During Sunday’s Town-Hall-turned-Fight-Club match, Donald Trump was asked about the recently uncovered “Access Hollywood” tapes in which he suggested he was entitled to demean and degrade women because of his fame, including the infamous statement that he could “grab (women) by the pussy.”

Even with a defiant apology early in the week, Trump downplayed the importance of the statements declaring it was just “locker room talk.” Trump and his surrogates have exploited this response in an attempt to pass off the statements as just clubhouse talk and something insignificant.

Trump is wrong; he’s also right.

This is by no means an endorsement of the Republican nominee’s declarations. They were misogynistic, rude, demeaning and thoughtless. What Trump is correct about, however, is that this is the type of talk that occurs in locker rooms.

Throughout high school, I was a three-sport varsity athlete: cross-country, basketball and tennis. I have seen my share of locker rooms. In my time in this purgatory between the classroom and sporting arena, I never heard anything as lewd and gratuitous as Trump’s remarks, some things were pretty close.

At a predominately white school, there were some derogatory comments made about race, including words I don’t think are fit to print in the Indiana Daily Student. Disparaging fellow classmates, oftentimes women, seemed the norm, and there was a culture of belittling and attacking that was of a cartoonish and at times ghastly nature.

What Trump said was definitively bad, yet it would pass in most locker rooms. This talk propagates a culture of chauvinism and machismo that needs to be addressed.

After Trump’s remarks, many athletes came out of the woodwork stating they had never been in locker rooms with this type of culture and sentiment, but that seems hard to believe.

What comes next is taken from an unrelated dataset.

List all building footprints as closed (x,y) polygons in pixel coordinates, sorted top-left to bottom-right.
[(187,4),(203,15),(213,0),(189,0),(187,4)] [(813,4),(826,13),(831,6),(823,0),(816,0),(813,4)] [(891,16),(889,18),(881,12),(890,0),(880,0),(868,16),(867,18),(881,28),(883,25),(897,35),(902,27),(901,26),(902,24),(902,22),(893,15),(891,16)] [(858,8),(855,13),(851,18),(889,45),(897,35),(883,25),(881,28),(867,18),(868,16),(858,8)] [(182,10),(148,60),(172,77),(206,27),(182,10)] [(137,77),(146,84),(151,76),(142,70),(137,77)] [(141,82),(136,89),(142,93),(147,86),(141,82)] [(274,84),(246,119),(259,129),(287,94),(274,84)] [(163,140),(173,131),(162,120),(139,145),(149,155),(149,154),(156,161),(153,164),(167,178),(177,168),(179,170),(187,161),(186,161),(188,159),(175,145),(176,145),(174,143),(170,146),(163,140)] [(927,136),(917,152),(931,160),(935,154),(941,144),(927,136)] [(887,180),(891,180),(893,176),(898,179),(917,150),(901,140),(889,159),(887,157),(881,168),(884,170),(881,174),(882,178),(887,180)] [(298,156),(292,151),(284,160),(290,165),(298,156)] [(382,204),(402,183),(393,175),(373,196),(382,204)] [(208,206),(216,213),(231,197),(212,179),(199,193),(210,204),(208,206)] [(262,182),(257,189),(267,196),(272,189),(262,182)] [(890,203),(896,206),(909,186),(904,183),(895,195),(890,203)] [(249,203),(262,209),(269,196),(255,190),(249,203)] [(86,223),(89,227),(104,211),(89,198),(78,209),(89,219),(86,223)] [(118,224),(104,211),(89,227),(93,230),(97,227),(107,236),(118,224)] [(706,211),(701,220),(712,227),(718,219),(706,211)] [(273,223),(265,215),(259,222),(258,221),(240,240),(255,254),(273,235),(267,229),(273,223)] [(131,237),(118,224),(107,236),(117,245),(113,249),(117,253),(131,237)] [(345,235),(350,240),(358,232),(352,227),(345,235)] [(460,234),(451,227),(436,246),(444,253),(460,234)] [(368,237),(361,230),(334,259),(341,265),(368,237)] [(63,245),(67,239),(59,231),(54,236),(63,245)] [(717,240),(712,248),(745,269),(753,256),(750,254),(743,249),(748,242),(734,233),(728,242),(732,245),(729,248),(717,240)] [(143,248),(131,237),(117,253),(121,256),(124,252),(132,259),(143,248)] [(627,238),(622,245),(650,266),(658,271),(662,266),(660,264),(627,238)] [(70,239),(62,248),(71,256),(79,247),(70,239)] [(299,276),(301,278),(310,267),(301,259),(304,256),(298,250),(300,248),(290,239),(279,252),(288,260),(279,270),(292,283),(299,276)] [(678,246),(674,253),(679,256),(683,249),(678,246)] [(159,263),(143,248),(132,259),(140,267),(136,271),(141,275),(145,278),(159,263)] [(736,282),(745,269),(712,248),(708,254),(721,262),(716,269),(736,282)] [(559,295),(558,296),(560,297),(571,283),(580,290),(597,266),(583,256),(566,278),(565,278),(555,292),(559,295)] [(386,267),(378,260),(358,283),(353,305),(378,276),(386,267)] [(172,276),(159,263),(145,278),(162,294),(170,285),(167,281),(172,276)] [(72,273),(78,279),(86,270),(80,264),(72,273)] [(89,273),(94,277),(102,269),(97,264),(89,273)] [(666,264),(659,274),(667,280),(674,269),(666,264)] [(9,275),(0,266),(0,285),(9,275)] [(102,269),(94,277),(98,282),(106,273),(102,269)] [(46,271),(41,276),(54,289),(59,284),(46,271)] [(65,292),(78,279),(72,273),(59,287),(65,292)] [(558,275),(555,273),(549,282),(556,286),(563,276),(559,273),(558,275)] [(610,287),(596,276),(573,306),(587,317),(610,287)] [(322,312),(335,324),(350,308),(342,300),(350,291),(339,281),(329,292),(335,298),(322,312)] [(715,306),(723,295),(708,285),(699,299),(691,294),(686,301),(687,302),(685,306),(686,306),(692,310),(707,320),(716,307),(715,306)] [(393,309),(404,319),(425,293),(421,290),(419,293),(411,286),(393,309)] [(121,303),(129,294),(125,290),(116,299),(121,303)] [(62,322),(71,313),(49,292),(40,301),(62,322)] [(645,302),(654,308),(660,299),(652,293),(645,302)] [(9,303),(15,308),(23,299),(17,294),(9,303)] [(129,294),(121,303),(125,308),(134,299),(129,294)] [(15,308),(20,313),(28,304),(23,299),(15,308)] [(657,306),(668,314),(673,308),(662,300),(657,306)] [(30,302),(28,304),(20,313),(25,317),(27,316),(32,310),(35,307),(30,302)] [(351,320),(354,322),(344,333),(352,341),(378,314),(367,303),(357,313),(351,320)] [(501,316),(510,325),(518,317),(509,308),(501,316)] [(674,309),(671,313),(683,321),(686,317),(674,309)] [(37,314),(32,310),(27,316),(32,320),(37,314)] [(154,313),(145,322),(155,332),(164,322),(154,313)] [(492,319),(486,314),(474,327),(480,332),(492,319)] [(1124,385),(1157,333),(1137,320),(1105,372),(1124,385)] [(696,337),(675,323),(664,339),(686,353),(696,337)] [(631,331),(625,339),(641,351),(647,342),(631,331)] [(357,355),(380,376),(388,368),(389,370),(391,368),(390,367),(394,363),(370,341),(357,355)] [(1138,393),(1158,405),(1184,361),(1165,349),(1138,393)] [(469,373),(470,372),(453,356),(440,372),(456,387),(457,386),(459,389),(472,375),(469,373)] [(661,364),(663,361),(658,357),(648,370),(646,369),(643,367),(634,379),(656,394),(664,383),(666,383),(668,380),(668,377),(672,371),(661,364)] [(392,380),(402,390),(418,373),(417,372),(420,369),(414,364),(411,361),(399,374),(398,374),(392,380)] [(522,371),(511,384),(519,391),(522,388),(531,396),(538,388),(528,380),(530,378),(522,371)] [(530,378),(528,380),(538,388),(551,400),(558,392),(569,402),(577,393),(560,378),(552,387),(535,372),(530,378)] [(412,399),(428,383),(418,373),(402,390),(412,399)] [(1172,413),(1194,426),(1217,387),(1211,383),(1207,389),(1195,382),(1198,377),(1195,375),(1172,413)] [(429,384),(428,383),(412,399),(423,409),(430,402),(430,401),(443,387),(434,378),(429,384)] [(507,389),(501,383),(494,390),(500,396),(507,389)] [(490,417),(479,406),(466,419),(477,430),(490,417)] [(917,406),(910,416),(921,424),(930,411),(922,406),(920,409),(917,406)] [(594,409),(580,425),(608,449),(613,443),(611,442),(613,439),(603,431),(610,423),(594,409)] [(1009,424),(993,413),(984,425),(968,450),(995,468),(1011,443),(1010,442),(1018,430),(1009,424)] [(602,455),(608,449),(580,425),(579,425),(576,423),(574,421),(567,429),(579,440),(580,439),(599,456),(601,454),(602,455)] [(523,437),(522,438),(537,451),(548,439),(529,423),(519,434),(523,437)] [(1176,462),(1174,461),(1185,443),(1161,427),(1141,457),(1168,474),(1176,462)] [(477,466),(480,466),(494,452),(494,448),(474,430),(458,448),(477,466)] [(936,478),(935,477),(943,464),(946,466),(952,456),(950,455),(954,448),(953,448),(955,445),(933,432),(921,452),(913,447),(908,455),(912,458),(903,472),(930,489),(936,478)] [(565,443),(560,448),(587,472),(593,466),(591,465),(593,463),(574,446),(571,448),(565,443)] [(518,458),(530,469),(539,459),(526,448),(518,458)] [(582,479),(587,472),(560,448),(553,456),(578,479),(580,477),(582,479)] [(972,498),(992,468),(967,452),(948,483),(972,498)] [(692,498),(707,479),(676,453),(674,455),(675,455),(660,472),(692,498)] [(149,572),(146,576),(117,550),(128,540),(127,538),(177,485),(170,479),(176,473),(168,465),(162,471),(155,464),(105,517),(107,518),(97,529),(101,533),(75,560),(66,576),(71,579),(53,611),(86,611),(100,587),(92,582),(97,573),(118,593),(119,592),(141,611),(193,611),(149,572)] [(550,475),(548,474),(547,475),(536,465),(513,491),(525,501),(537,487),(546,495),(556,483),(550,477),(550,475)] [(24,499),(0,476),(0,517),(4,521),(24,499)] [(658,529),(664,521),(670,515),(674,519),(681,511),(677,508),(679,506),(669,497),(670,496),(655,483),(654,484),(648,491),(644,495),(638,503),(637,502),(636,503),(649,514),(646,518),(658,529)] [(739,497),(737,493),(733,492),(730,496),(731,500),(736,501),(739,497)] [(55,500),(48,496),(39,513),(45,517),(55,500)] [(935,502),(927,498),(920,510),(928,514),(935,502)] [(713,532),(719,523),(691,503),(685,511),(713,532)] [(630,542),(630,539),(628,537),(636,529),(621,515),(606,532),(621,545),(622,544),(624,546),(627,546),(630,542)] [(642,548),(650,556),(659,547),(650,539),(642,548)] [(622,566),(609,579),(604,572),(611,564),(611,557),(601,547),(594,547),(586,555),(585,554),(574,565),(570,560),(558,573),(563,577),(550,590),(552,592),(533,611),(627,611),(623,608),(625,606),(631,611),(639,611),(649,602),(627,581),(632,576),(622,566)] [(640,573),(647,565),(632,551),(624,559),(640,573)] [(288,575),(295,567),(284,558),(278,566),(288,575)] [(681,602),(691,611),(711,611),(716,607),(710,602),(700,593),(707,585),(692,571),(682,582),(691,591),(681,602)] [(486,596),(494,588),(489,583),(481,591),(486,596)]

Ethan Sherwood Strauss, ESPN’s contributing basketball writer, tweeted his thoughts on the matter and how he had witnessed conversations with the same tone as Trump’s in person.

“Was looking for a way to convey how horrific locker room talk can get without coming close to defending DT,” Strauss wrote. “Like, I’ve heard far worse than the ‘grab ‘em’ line, awful as it is. And I’m the police. Can only imagine how it gets when I’m gone.”

Brushing his comments off as what happens in the clubhouse may be Trump’s best contribution to society this election season. It gives us a chance to scrutinize what really goes on in the “boys’ club” and start to look for a way to fix it.